#### Source document:
What do you think, will humans still be around in 4 billion years to enjoy watching the spectacle of the Milky Way and Andromeda collide?
This annotated artist's conception illustrates our current understanding of the structure of the Milky Way galaxy. Image Credit: NASA
We have a lot of crazy informal names for space sights. Sometimes they’re named after how they are shaped, like the Horsehead Nebula. Sometimes they have a name “borrowed” from their constellation, such as the Andromeda Galaxy. But what about our own galaxy, the Milky Way? Why does this band of stars across Earth’s sky have a name associated with food?
First, let’s back up a bit and talk a bit about what the Milky Way actually is. Astronomers believe it is a barred spiral galaxy — a galaxy with a spiral shape that has a line of stars across its middle, as you can see in the picture above. If you were to fly across the galaxy at the speed of light, it would take you an astounding 100,000 years.
The Milky Way is part of a collection of galaxies called the Local Group. We’re on a collision course with the most massive and largest member of that collection, which is the Andromeda Galaxy (also known as M31). The Milky Way is the second-largest galaxy, and the Triangulum Galaxy (M33) the third-largest. There are roughly 30 members of this group all told.
To get a sense of its immense size, you’ll be glad to hear the Earth is nowhere near the Milky Way’s center and its powerful, supermassive black hole. NASA says we’re roughly 165 quadrillion miles from the black hole, which is found in the direction of the constellation Sagittarius.
The magnetic field of our Milky Way Galaxy as seen by ESA’s Planck satellite. Credit: ESA and the Planck Collaboration.
As for how our galaxy got its name, it is indeed because of its milky appearance as it stretches across the sky. While spotting the galaxy’s arms is a challenge from our current light-polluted centers, if you get out to a more rural area it really begins to dominate the skies. The ancient Romans called our galaxy the Via Lactea, which literally means “The Road of Milk.”
And according to the Astronomy Picture of the Day website, the Greek word for “galaxy” also derives from the word “milk”. It’s hard to say if it was a coincidence, because the origin of both the Milky Way’s name and the Greek word for galaxy are long lost to prehistory, although some sources say that it was inspired by the Milky Way’s appearance.
It took thousands of years for us to understand the nature of what we were looking at. Back in the time of Aristotle, according to the Library of Congress, the Milky Way was believed to be the spot “where the celestial spheres came into contact with the terrestrial spheres.” Without a telescope, it was hard to say much more, but that began to change in the early 1600s.
Beautiful view of our Milky Way Galaxy. If other alien civilizations are out there, can we find them? Credit: ESO/S. Guisard
One important early observation, the library adds, was from the noted astronomer Galileo Galilei. (He’s best known for being credited for the discovery of four of Jupiter’s moons — Io, Europa, Callisto and Ganymede — which he spotted through a telescope.) In his 1610 volume Sidereus Nuncius, Galileo said his observations showed the Milky Way was not a uniform band, but had certain pockets with more star densities.

#### Task A:
Answer from the Milky Way text:
(i) How long would it take to fly across the galaxy at the speed of light?
(ii) What did the ancient Romans call our galaxy?
(iii) In what 1610 volume did Galileo describe his observations of the Milky Way?
The records have no connection to the Milky Way text.

#### Raw data:
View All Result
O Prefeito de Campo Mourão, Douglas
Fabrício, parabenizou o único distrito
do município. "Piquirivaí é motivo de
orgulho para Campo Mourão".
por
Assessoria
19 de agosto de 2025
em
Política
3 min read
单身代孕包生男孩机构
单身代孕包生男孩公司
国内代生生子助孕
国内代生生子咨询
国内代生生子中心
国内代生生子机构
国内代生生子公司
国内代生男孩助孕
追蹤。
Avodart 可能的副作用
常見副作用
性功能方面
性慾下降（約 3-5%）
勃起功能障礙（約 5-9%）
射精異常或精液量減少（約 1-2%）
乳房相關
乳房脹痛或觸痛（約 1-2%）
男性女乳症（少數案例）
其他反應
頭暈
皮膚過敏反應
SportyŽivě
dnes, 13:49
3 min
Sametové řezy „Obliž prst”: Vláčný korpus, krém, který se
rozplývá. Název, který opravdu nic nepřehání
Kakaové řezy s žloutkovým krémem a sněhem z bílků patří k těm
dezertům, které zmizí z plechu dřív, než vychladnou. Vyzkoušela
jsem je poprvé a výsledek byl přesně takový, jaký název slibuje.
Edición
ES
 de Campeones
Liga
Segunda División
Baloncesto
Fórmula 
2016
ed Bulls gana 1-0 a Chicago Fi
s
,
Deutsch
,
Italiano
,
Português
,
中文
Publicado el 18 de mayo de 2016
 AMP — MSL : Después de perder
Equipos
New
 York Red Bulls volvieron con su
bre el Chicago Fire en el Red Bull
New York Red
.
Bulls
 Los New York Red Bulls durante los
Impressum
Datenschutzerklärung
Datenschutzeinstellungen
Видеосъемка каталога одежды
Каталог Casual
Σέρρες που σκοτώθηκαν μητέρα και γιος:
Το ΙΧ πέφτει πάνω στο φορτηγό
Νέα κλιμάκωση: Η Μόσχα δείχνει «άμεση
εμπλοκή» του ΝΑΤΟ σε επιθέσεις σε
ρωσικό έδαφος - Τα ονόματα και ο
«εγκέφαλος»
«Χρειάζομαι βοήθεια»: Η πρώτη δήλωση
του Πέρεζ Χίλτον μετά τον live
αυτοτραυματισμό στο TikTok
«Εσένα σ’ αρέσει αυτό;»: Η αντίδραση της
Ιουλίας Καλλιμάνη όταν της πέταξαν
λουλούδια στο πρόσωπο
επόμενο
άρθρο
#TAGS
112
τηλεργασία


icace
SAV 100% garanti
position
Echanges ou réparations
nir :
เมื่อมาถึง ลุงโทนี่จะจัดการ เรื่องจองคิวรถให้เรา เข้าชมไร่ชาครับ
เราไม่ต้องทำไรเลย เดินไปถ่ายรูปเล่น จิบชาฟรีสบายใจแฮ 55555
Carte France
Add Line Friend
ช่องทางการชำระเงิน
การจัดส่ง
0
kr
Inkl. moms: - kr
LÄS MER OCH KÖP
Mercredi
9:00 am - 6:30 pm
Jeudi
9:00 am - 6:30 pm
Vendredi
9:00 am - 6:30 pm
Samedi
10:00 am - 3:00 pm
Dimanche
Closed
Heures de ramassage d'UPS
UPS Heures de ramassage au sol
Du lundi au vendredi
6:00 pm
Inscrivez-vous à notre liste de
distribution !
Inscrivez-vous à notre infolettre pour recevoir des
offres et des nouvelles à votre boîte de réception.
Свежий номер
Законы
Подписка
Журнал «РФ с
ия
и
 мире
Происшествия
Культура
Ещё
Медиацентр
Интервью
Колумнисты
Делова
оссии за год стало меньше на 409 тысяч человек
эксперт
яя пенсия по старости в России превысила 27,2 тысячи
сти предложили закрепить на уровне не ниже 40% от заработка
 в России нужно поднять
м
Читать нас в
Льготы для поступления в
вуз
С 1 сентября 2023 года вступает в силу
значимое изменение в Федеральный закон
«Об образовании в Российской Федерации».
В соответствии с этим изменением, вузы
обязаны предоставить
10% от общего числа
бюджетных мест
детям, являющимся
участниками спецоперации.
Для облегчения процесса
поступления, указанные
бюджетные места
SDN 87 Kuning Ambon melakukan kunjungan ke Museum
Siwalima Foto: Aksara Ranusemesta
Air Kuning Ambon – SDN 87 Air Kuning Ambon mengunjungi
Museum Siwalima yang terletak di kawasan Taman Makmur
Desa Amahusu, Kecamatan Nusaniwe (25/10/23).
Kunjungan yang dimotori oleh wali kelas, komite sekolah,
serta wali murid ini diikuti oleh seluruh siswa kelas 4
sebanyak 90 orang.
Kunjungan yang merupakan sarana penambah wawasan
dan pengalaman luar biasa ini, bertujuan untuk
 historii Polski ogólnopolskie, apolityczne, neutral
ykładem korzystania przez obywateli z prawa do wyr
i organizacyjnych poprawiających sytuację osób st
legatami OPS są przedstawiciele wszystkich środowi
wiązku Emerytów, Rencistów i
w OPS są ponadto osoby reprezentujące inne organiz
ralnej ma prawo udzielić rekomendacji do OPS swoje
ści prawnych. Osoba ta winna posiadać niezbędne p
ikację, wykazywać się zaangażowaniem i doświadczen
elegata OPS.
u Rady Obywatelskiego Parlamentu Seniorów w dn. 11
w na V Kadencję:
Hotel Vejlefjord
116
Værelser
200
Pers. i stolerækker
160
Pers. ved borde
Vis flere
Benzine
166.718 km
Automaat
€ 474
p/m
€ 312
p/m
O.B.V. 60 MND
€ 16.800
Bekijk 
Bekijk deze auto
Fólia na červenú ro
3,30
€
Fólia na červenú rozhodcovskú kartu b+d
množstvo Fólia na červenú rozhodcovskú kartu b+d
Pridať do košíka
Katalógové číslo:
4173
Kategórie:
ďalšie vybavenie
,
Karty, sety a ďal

#### Task B:
Swap "Closed" for "Closed all day" in the records, from their start through the line containing "UPS Heures de ramassage au sol", and give those lines again with nothing else changed.

#### Written reply A:
(i) 100,000 years
(ii) The Via Lactea
(iii) Sidereus Nuncius

#### Written reply B:
View All Result
O Prefeito de Campo Mourão, Douglas
Fabrício, parabenizou o único distrito
do município. "Piquirivaí é motivo de
orgulho para Campo Mourão".
por
Assessoria
19 de agosto de 2025
em
Política
3 min read
单身代孕包生男孩机构
单身代孕包生男孩公司
国内代生生子助孕
国内代生生子咨询
国内代生生子中心
国内代生生子机构
国内代生生子公司
国内代生男孩助孕
追蹤。
Avodart 可能的副作用
常見副作用
性功能方面
性慾下降（約 3-5%）
勃起功能障礙（約 5-9%）
射精異常或精液量減少（約 1-2%）
乳房相關
乳房脹痛或觸痛（約 1-2%）
男性女乳症（少數案例）
其他反應
頭暈
皮膚過敏反應
SportyŽivě
dnes, 13:49
3 min
Sametové řezy „Obliž prst”: Vláčný korpus, krém, který se
rozplývá. Název, který opravdu nic nepřehání
Kakaové řezy s žloutkovým krémem a sněhem z bílků patří k těm
dezertům, které zmizí z plechu dřív, než vychladnou. Vyzkoušela
jsem je poprvé a výsledek byl přesně takový, jaký název slibuje.
Edición
ES
 de Campeones
Liga
Segunda División
Baloncesto
Fórmula 
2016
ed Bulls gana 1-0 a Chicago Fi
s
,
Deutsch
,
Italiano
,
Português
,
中文
Publicado el 18 de mayo de 2016
 AMP — MSL : Después de perder
Equipos
New
 York Red Bulls volvieron con su
bre el Chicago Fire en el Red Bull
New York Red
.
Bulls
 Los New York Red Bulls durante los
Impressum
Datenschutzerklärung
Datenschutzeinstellungen
Видеосъемка каталога одежды
Каталог Casual
Σέρρες που σκοτώθηκαν μητέρα και γιος:
Το ΙΧ πέφτει πάνω στο φορτηγό
Νέα κλιμάκωση: Η Μόσχα δείχνει «άμεση
εμπλοκή» του ΝΑΤΟ σε επιθέσεις σε
ρωσικό έδαφος - Τα ονόματα και ο
«εγκέφαλος»
«Χρειάζομαι βοήθεια»: Η πρώτη δήλωση
του Πέρεζ Χίλτον μετά τον live
αυτοτραυματισμό στο TikTok
«Εσένα σ’ αρέσει αυτό;»: Η αντίδραση της
Ιουλίας Καλλιμάνη όταν της πέταξαν
λουλούδια στο πρόσωπο
επόμενο
άρθρο
#TAGS
112
τηλεργασία


icace
SAV 100% garanti
position
Echanges ou réparations
nir :
เมื่อมาถึง ลุงโทนี่จะจัดการ เรื่องจองคิวรถให้เรา เข้าชมไร่ชาครับ
เราไม่ต้องทำไรเลย เดินไปถ่ายรูปเล่น จิบชาฟรีสบายใจแฮ 55555
Carte France
Add Line Friend
ช่องทางการชำระเงิน
การจัดส่ง
0
kr
Inkl. moms: - kr
LÄS MER OCH KÖP
Mercredi
9:00 am - 6:30 pm
Jeudi
9:00 am - 6:30 pm
Vendredi
9:00 am - 6:30 pm
Samedi
10:00 am - 3:00 pm
Dimanche
Closed all day
Heures de ramassage d'UPS
UPS Heures de ramassage au sol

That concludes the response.